Pairing a donated organ with a potential recipient is a critical task requiring a near-perfect match. The necessity for such perfection is highly limiting, and for the thousands of Canadians waiting on transplant lists it can understandably diminish any hope of getting better or even surviving. However, a study co-authored by Vancouver Coastal Health Research Institute scientist Dr. Caigan Du holds promise that in the future, the use of stem cells during the transplant process may eliminate the need for a perfect match.
Published in the October 2014 issue of Lung, Dr. Du and his colleagues’ study details use of a novel murine model and the intravenous delivery of mesenchymal stem cells (MSCs) to lung transplant recipients before transplantation to find whether MSCs could protect lungs from cold ischemia reperfusion injury (IRI). Cold IRI is inevitable damage that happens to transplanted organs during two processes: first, when the donor organ is cooled and, second, when blood flow is returned once the organ is transplanted into the host’s body (i.e. reperfusion). IRI is a major cause of failure for newly transplanted lungs and immune cells are thought to mediate the injury that happens during reperfusion.

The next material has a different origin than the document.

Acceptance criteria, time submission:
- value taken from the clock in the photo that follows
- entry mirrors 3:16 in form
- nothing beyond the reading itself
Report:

“With our work, we’re trying to reduce injury even before the organ has a chance to try functioning because that would allow for donated organs to be given to recipients who aren’t a perfect match,” says Dr. Du, an assistant professor in the Department of Urologic Sciences at the University of British Columbia.

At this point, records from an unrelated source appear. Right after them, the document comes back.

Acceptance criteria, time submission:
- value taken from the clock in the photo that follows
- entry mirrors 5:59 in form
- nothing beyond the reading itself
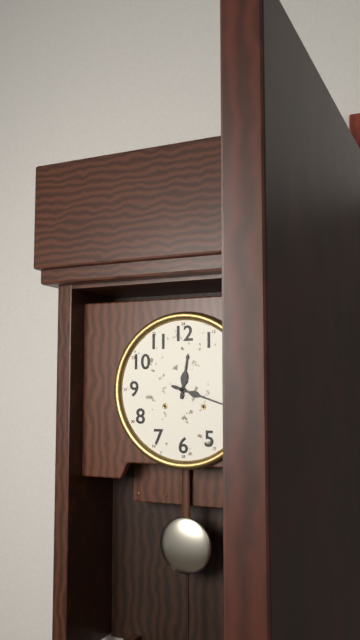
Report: 12:18
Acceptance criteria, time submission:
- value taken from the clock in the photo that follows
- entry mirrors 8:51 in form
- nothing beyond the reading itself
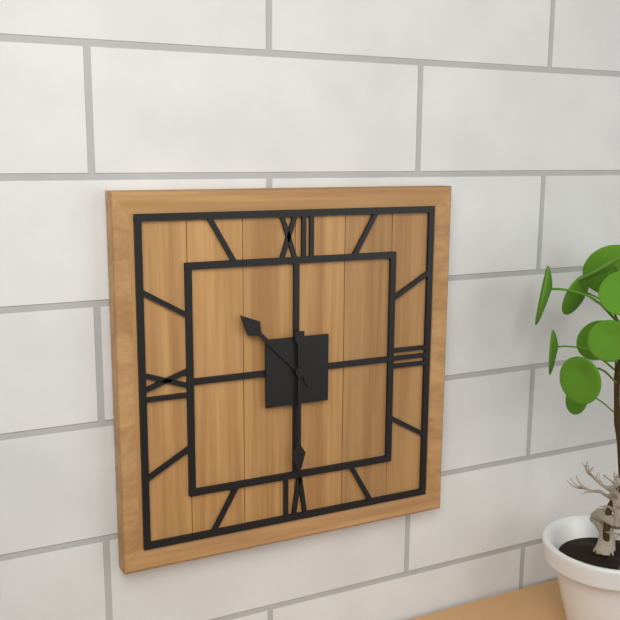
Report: 10:30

Understanding that stem cells can run down, or suppress, the immune response, the researchers sought to determine whether MSCs could stop the host’s immune cells from damaging the new lung when blood flow returned.
“When a host receives a new lung that has been kept cold, reperfusion brings with it oxygen but also immune cells that can activate the host’s immune system,” he explains. “This can cascade into a process that damages the organ because the immune response starts fighting it as though it’s a foreign entity.”

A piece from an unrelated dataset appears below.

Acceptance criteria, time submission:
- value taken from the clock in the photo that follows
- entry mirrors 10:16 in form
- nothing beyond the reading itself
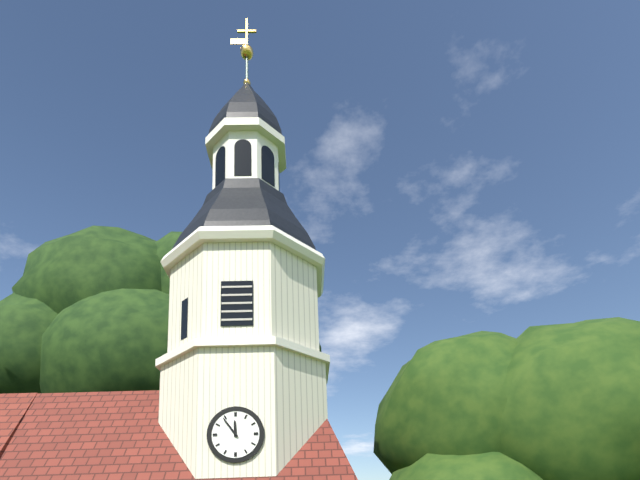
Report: 11:54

The researchers found that by administering MSCs to the lung recipient prior to transplantation, reperfusion injury to the transplanted lung was reduced. Furthermore, survival rates and lung blood oxygenation levels among MSC-recipients fared better than for those that did not receive stem cells. Intravenously delivered MSCs effectively improved function of the transplanted lungs.
“We essentially prepped the body so it was better able to accept the lung,” Dr. Du says.
Further research is needed to understand exactly what other roles, besides immune system suppression, stem cells may play in aiding the transplantation process and how they may also help with organ tissue repair. Even though additional evidence and knowledge is required before moving into human pre-clinical or clinical trials using stem cells in organ transplants, the study offers hope for more successful lung transplants in the future and less dependence on perfect matches.
“The big challenge with lung or other transplants is that we don’t have enough donors,” says Dr. Du. “If we’re successful in this line of research, we can increase the donor pool to help more people who may need organ transplants in the future.”